Prawie jak w Wilnie

Katarzyna Buganik

publikacja 13.03.2016 21:17

Kolorowe palmy, pisanki i kraszanki, koszyki na święconkę oraz wielkanocne przysmaki - to m.in. można było nabyć 13 marca w Muzeum Etnograficznym w Zielonej Górze (Ochli), podczas "Wileńskich Kaziuków".

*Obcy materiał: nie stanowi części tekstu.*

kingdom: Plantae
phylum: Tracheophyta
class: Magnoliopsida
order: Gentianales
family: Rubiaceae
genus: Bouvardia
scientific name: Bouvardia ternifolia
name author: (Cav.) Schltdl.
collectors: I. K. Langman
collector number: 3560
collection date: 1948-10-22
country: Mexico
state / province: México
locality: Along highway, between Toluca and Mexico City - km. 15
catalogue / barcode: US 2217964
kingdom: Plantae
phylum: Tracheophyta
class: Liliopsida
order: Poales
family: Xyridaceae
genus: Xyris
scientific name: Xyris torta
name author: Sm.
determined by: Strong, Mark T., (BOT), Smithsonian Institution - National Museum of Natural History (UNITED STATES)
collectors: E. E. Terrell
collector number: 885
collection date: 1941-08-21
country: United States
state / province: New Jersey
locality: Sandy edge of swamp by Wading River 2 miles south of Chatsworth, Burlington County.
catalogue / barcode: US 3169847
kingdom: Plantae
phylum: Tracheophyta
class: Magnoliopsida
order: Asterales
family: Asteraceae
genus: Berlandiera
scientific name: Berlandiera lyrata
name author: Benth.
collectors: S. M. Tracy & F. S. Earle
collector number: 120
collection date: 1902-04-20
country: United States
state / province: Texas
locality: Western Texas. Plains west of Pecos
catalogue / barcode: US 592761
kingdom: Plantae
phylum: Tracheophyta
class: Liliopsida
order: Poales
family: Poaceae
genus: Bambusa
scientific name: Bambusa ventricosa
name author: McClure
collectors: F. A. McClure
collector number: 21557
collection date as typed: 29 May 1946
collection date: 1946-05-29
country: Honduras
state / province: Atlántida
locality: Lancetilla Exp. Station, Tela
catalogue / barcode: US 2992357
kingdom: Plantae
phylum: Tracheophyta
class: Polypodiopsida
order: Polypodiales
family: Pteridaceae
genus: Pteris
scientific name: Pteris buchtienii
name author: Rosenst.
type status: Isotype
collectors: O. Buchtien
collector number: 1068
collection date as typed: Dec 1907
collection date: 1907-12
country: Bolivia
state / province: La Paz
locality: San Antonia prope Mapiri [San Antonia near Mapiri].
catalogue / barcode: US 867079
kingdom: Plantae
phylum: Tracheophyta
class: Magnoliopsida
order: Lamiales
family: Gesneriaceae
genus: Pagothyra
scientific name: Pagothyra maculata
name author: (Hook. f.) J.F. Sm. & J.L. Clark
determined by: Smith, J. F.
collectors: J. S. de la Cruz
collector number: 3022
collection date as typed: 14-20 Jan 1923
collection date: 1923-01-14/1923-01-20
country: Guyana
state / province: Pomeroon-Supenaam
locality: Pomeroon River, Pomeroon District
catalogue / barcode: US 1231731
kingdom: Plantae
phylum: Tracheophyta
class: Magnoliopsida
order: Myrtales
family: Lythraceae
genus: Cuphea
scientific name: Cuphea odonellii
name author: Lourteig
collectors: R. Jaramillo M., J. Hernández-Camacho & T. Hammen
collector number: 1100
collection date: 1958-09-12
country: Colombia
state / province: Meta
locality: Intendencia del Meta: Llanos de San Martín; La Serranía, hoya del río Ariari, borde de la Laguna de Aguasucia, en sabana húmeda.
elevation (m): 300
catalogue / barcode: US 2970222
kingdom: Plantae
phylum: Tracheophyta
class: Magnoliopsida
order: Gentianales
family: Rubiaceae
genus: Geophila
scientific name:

Kiermasz wielkanocny Kiermasz wielkanocny
Uczestnicy "Kaziuków" mogli nabyć świąteczne dekoracje i wielkanocne przysmaki
Katarzyna Buganik /Foto Gość

Kiermasz wielkanocny pośród zabytkowych chat, od wielu lat cieszy się dużym zainteresowaniem, nie tylko pasjonatów ludowego rękodzieła, ale także smakoszy kresowych potraw i miłośników wiosennych spacerów.

Organizatorzy plenerowej imprezy, jak zawsze, zapewnili gościom skansenu wiele atrakcji.

Oprócz jarmarku, wzorowanego na wileńskim kiermaszu organizowanym ku czci św. Kazimierza, były m.in. występy artystyczne zespołów i grup ludowych oraz warsztaty plecenia palm i pokazy ozdabiania jaj wielkanocnych.

Na kolorowych, bogatych straganach nie zabrakło tradycyjnych wileńskich palm, wiklinowych koszyków, haftowanych serwetek i obrusów, różnorodnie zdobionych jaj i świątecznych dekoracji. Smakosze regionalnych i kresowych potraw mogli spróbować m.in. swojskich wędlin, wileńskiego chleba i blinów, a także lubuskich miodów, piwa i ciast.

– To, co przyciąga mnie do skansenu to ludowe rękodzieło. Zawsze można zobaczyć coś ciekawego i nowego. To też dobra okazja do przedświątecznych zakupów i spaceru na świeżym powietrzu. Dziś już nabyłam wianek wielkanocny, może kupię też jeszcze palmę – powiedziała Elżbieta Adamska.

– Przyszłam, by obejrzeć stoiska i może coś sobie kupić na święta. Jest tu dużo regionalnych produktów, których nie można kupić w sklepie i to właśnie mnie przyciąga co roku na Kaziuki – dodała Małgorzata Ciebiera.